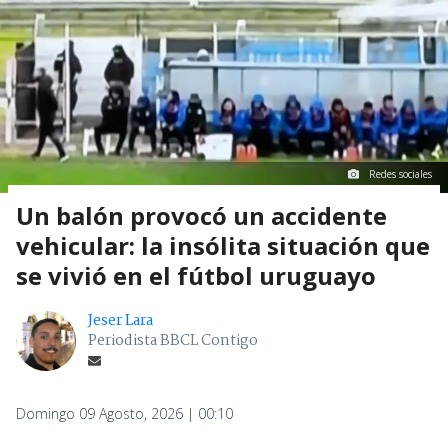
Redes sociales
Un balón provocó un accidente
vehicular: la insólita situación que
se vivió en el fútbol uruguayo
Jeser Lara
Periodista BBCL Contigo
Domingo 09 Agosto, 2026 | 00:10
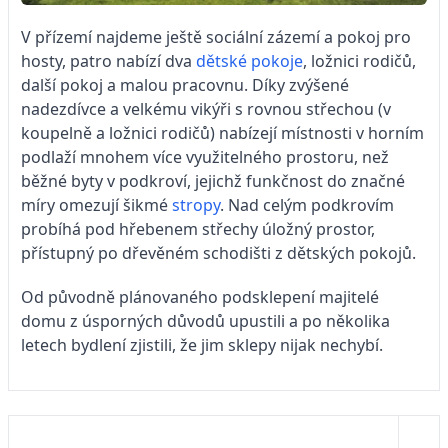
V přízemí najdeme ještě sociální zázemí a pokoj pro
hosty, patro nabízí dva
dětské pokoje
, ložnici rodičů,
další pokoj a malou pracovnu. Díky zvýšené
nadezdívce a velkému vikýři s rovnou střechou (v
koupelně a ložnici rodičů) nabízejí místnosti v horním
podlaží mnohem více využitelného prostoru, než
běžné byty v podkroví, jejichž funkčnost do značné
míry omezují šikmé
stropy
. Nad celým podkrovím
probíhá pod hřebenem střechy úložný prostor,
přístupný po dřevěném schodišti z dětských pokojů.
Od původně plánovaného podsklepení majitelé
domu z úsporných důvodů upustili a po několika
letech bydlení zjistili, že jim sklepy nijak nechybí.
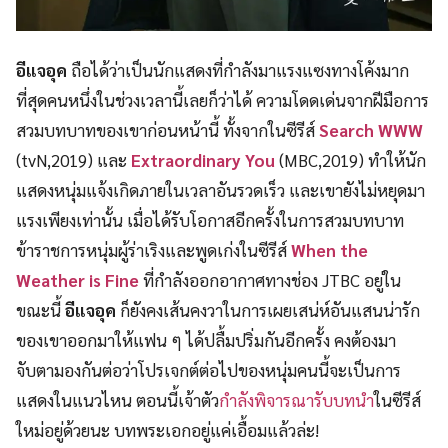
อีแจอุค
ถือได้ว่าเป็นนักแสดงที่กำลังมาแรงแซงทางโค้งมาก
ที่สุดคนหนึ่งในช่วงเวลานี้เลยก็ว่าได้ ความโดดเด่นจากฝีมือการ
สวมบทบาทของเขาก่อนหน้านี้ ทั้งจากในซีรีส์
Search WWW
(tvN,2019) และ
Extraordinary You
(MBC,2019) ทำให้นัก
แสดงหนุ่มแจ้งเกิดภายในเวลาอันรวดเร็ว และเขายังไม่หยุดมา
แรงเพียงเท่านั้น เมื่อได้รับโอกาสอีกครั้งในการสวมบทบาท
ข้าราชการหนุ่มผู้ร่าเริงและพูดเก่งในซีรีส์
When the
Weather is Fine
ที่กำลังออกอากาศทางช่อง JTBC อยู่ใน
ขณะนี้
อีแจอุค
ก็ยังคงเส้นคงวาในการเผยเสน่ห์อันแสนน่ารัก
ของเขาออกมาให้แฟน ๆ ได้ปลื้มปริ่มกันอีกครั้ง คงต้องมา
จับตามองกันต่อว่าโปรเจกต์ต่อไปของหนุ่มคนนี้จะเป็นการ
แสดงในแนวไหน ตอนนี้เจ้าตัว
กำลังพิจารณารับบทนำ
ในซีรีส์
ใหม่อยู่ด้วยนะ บทพระเอกอยู่แค่เอื้อมแล้วล่ะ!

▶ _WHAT THE TASK REQUIRES_: Only the lines from the one containing "แสดงในแนวไหน ตอนนี้เจ้าตัว" through the end of the listing belong in the response, each reproduced exactly.

▶ _COMPLETED TASK_:
แสดงในแนวไหน ตอนนี้เจ้าตัว
กำลังพิจารณารับบทนำ
ในซีรีส์
ใหม่อยู่ด้วยนะ บทพระเอกอยู่แค่เอื้อมแล้วล่ะ!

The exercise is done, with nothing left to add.